[tcb] Re: James

  • From: Biggestdaddyo <biggestdaddyo@xxxxxxxxx>
  • To: "tcb@xxxxxxxxxxxxx" <tcb@xxxxxxxxxxxxx>
  • Date: Fri, 28 Oct 2011 08:23:34 -0700 (PDT)

Dang, that was an EXCELLENT tip Sammy, Thanks!  I'll be using that one for 
sure.  Nice.
James Oliver

From: sammie smith <bugcollections@xxxxxxxxxxxxx>
To: tcb@xxxxxxxxxxxxx
Sent: Friday, October 28, 2011 10:07 AM
Subject: [tcb] Re: James

Don't pull the engine.  Here is an easy method to pull the bushing.  Get a tap 
that is the correct size for the bushing; one that will just screw into the ID 
of the bushing.  Start the tap and slowly run the tap through the bushing.  
Keep going with it.  The tap will bottom out on the bell housing.  When it 
does, continue turning.  The tap will then begin to push the bushing out.  When 
the tap is free of the housing just pull the tap out and there you have it.

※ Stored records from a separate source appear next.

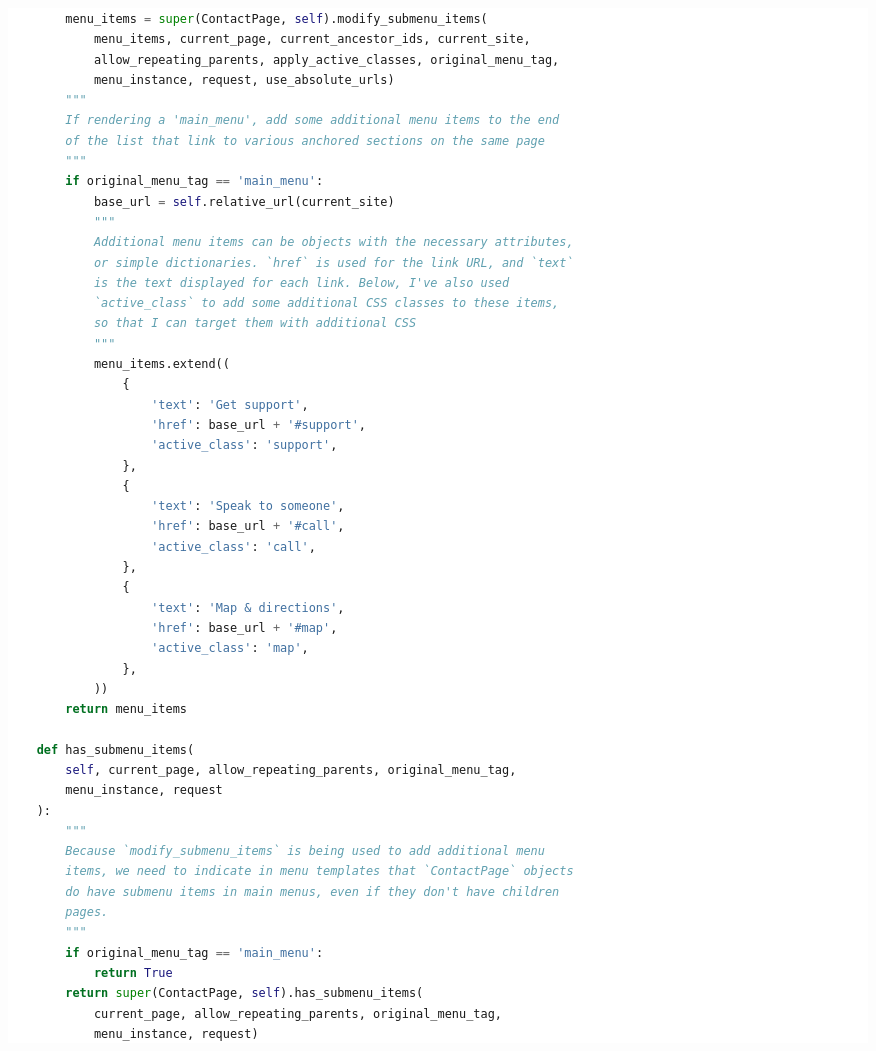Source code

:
 ```python
        menu_items = super(ContactPage, self).modify_submenu_items(
            menu_items, current_page, current_ancestor_ids, current_site, 
            allow_repeating_parents, apply_active_classes, original_menu_tag,
            menu_instance, request, use_absolute_urls)
        """
        If rendering a 'main_menu', add some additional menu items to the end
        of the list that link to various anchored sections on the same page
        """
        if original_menu_tag == 'main_menu':
            base_url = self.relative_url(current_site)
            """
            Additional menu items can be objects with the necessary attributes,
            or simple dictionaries. `href` is used for the link URL, and `text`
            is the text displayed for each link. Below, I've also used
            `active_class` to add some additional CSS classes to these items,
            so that I can target them with additional CSS  
            """
            menu_items.extend((
                {
                    'text': 'Get support',
                    'href': base_url + '#support',
                    'active_class': 'support',
                },
                {
                    'text': 'Speak to someone',
                    'href': base_url + '#call',
                    'active_class': 'call',
                },
                {
                    'text': 'Map & directions',
                    'href': base_url + '#map',
                    'active_class': 'map',
                },
            ))
        return menu_items

    def has_submenu_items(
    	self, current_page, allow_repeating_parents, original_menu_tag, 
    	menu_instance, request
    ):
        """
        Because `modify_submenu_items` is being used to add additional menu
        items, we need to indicate in menu templates that `ContactPage` objects
        do have submenu items in main menus, even if they don't have children
        pages.
        """
        if original_menu_tag == 'main_menu':
            return True
        return super(ContactPage, self).has_submenu_items(
            current_page, allow_repeating_parents, original_menu_tag,
            menu_instance, request)
```
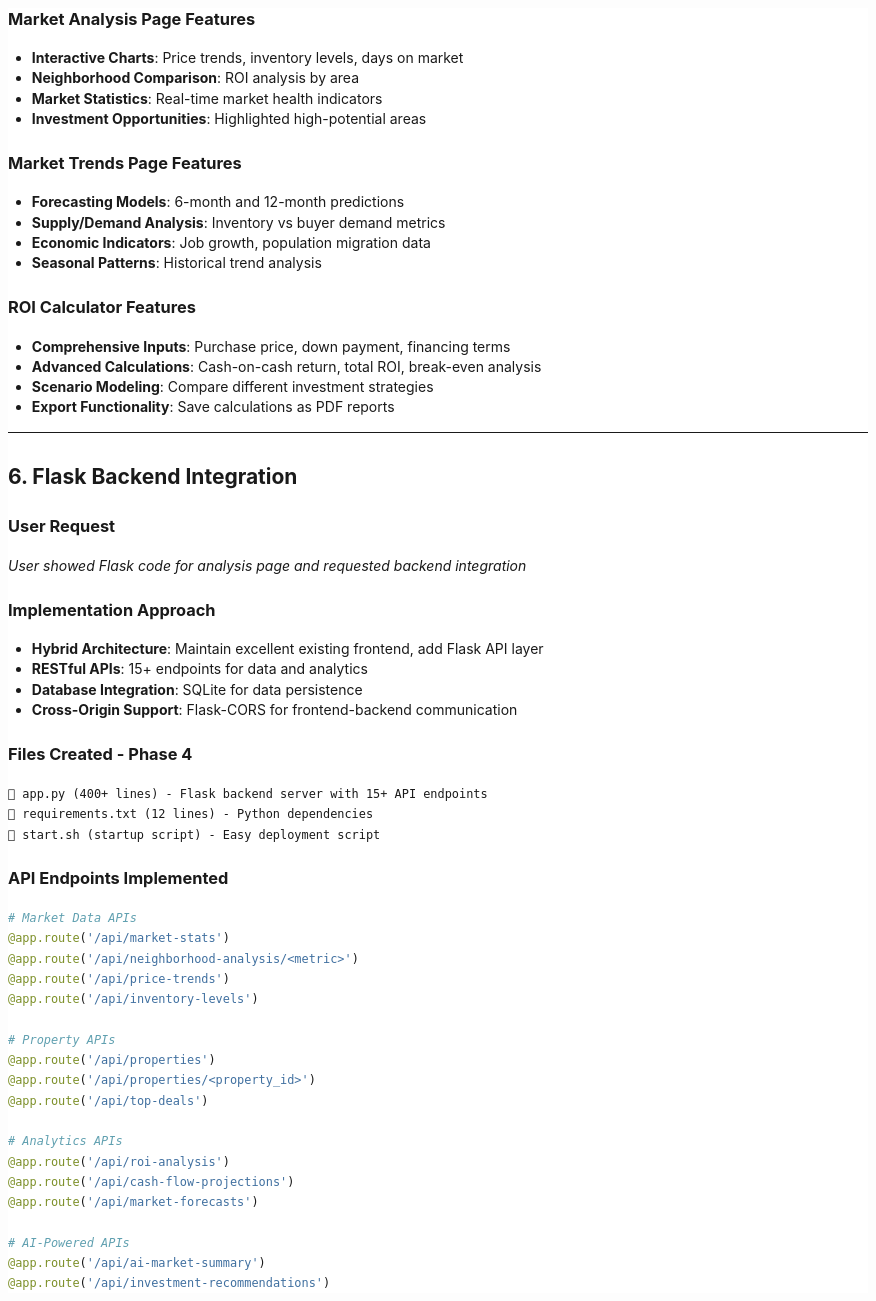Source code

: ### Market Analysis Page Features
- **Interactive Charts**: Price trends, inventory levels, days on market
- **Neighborhood Comparison**: ROI analysis by area
- **Market Statistics**: Real-time market health indicators
- **Investment Opportunities**: Highlighted high-potential areas

### Market Trends Page Features
- **Forecasting Models**: 6-month and 12-month predictions
- **Supply/Demand Analysis**: Inventory vs buyer demand metrics
- **Economic Indicators**: Job growth, population migration data
- **Seasonal Patterns**: Historical trend analysis

### ROI Calculator Features
- **Comprehensive Inputs**: Purchase price, down payment, financing terms
- **Advanced Calculations**: Cash-on-cash return, total ROI, break-even analysis
- **Scenario Modeling**: Compare different investment strategies
- **Export Functionality**: Save calculations as PDF reports

---

## 6. Flask Backend Integration

### User Request
*User showed Flask code for analysis page and requested backend integration*

### Implementation Approach
- **Hybrid Architecture**: Maintain excellent existing frontend, add Flask API layer
- **RESTful APIs**: 15+ endpoints for data and analytics
- **Database Integration**: SQLite for data persistence
- **Cross-Origin Support**: Flask-CORS for frontend-backend communication

### Files Created - Phase 4
```
📄 app.py (400+ lines) - Flask backend server with 15+ API endpoints
📄 requirements.txt (12 lines) - Python dependencies
📄 start.sh (startup script) - Easy deployment script
```

### API Endpoints Implemented
```python
# Market Data APIs
@app.route('/api/market-stats')
@app.route('/api/neighborhood-analysis/<metric>')
@app.route('/api/price-trends')
@app.route('/api/inventory-levels')

# Property APIs
@app.route('/api/properties')
@app.route('/api/properties/<property_id>')
@app.route('/api/top-deals')

# Analytics APIs
@app.route('/api/roi-analysis')
@app.route('/api/cash-flow-projections')
@app.route('/api/market-forecasts')

# AI-Powered APIs
@app.route('/api/ai-market-summary')
@app.route('/api/investment-recommendations')
```
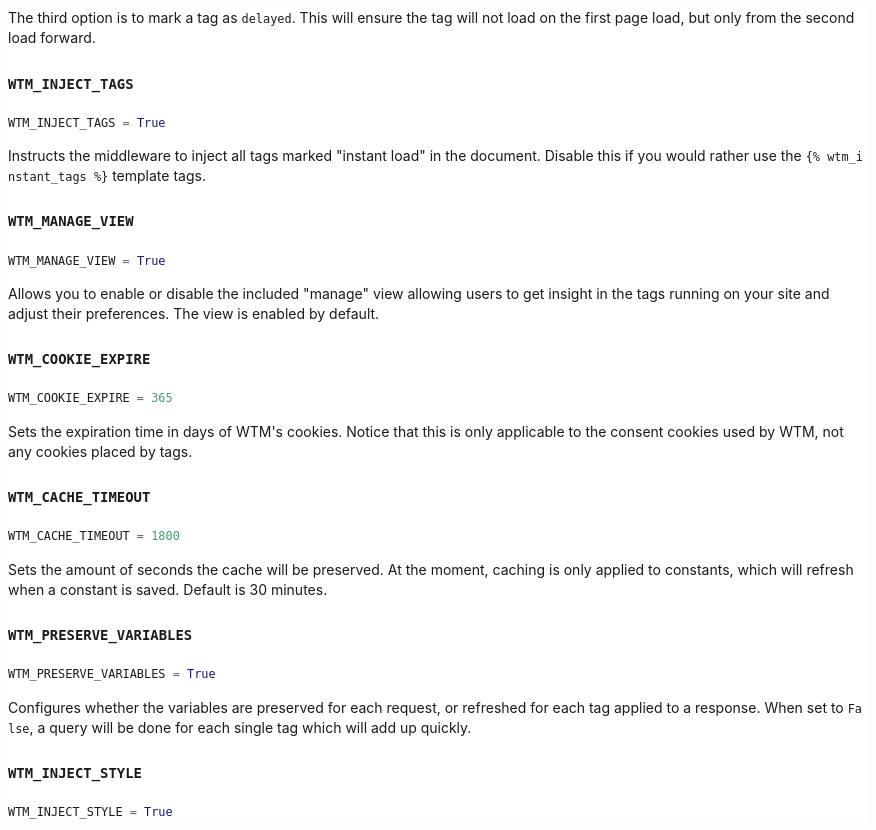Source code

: The third option is to mark a tag as `delayed`. This will ensure the tag will
not load on the first page load, but only from the second load forward.

### `WTM_INJECT_TAGS`

```python
WTM_INJECT_TAGS = True
```

Instructs the middleware to inject all tags marked "instant load" in the
document. Disable this if you would rather use the `{% wtm_instant_tags %}`
template tags.

### `WTM_MANAGE_VIEW`

```python
WTM_MANAGE_VIEW = True
```

Allows you to enable or disable the included "manage" view allowing users to
get insight in the tags running on your site and adjust their preferences.
The view is enabled by default.

### `WTM_COOKIE_EXPIRE`

```python
WTM_COOKIE_EXPIRE = 365
```

Sets the expiration time in days of WTM's cookies. Notice that this is only
applicable to the consent cookies used by WTM, not any cookies placed by tags.

### `WTM_CACHE_TIMEOUT`

```python
WTM_CACHE_TIMEOUT = 1800
```

Sets the amount of seconds the cache will be preserved. At the moment,
caching is only applied to constants, which will refresh when a constant is
saved. Default is 30 minutes.

### `WTM_PRESERVE_VARIABLES`

```python
WTM_PRESERVE_VARIABLES = True
```

Configures whether the variables are preserved for each request, or refreshed
for each tag applied to a response. When set to `False`, a query will be done
for each single tag which will add up quickly.

### `WTM_INJECT_STYLE`

```python
WTM_INJECT_STYLE = True
```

I cannot remember which bushing 6V/12V has the smaller/larger ID, but I have a 
separate set of tools for each to do the whole job.  Larger ID I use a 1/4 pipe 
thread tap to remove the bushing.  For the smaller I use a 14mm tap.  (Thread 
cut is irrelevant).  To install the new bushing I made a tool for each, the 
smaller and larger ID bushing.  For the small ID bushing tool I took a piece of 
3/4" hardwood dowel rod and turned the end down to approximately 10mm diameter 
(you want it just be a slip fit into the ID of the new bushing) and the step 
down on the now 10mm end of the dowel is approximately 12 mm long.  This allows 
you to just slip the new bushing on the step down should be the length of the 
bushing and drive the bushing in place.  The shoulder on the dowel where you 
cut it down will prevent driving the bushing in too far.  For the large ID 
bushing I did the same but the ID for the bushing is about 15mm diameter.

I may be off a bit on some of my measurements; and I think those two tap sizes 
work, but you should get the idea.  I haven't used them in a while and am not 
positive about which is which.  But with these two tools you can remove and 
reinstall a starter bushing in about 5 minutes and you only have to remove the 
starter.  I actually think I could do one complete including removing and 
reinstalling the starter in under 10 minutes.

And of course VW had a special tool for removal of the bushing but I just made 
my own removal and reinstall tools.
If you have any questions call me if you want 936-569-3542 cell.

And I also refurbish ambulance steps!

--- On Thu, 10/27/11, James Dwan <james_dwan_2000@xxxxxxxxx> wrote:

>From: James Dwan <james_dwan_2000@xxxxxxxxx>
>Subject: [tcb] Re: James
>To: "tcb@xxxxxxxxxxxxx" <tcb@xxxxxxxxxxxxx>
>Date: Thursday, October 27, 2011, 9:22 PM
>Nope, still won't start. I timed it with the static method. I am suspecting it 
>was the 12v to 6v bushing. I took the starter out and noticed that the bushing 
>I put in a few months ago appeared to be gone. I grabbed a 12 to 6 volt 
>conversion bushing - or so I thought.
>Evidently I had a 12 v bushing mixed in with my 12 to 6v bushing drawer and 
>beat it into place. I figured out my mistake when I tried reinstalling the 6v 
>starter. I tried removing it with an easy out but it wouldn't catch.
>Looks like I'll be dropping the engine on Saturday morning.so I'll beat it out 
>from the other side. I can't diagnose the running problem until I get it 
>started so...
>From: "bbauer2000@xxxxxxxxx" <bbauer2000@xxxxxxxxx>
>To: Texas Buses <tcb@xxxxxxxxxxxxx>
>Sent: Thursday, October 27, 2011 8:58 PM
>Subject: [tcb] James 
>Did you get your Bus issues figured out?  If so what was it?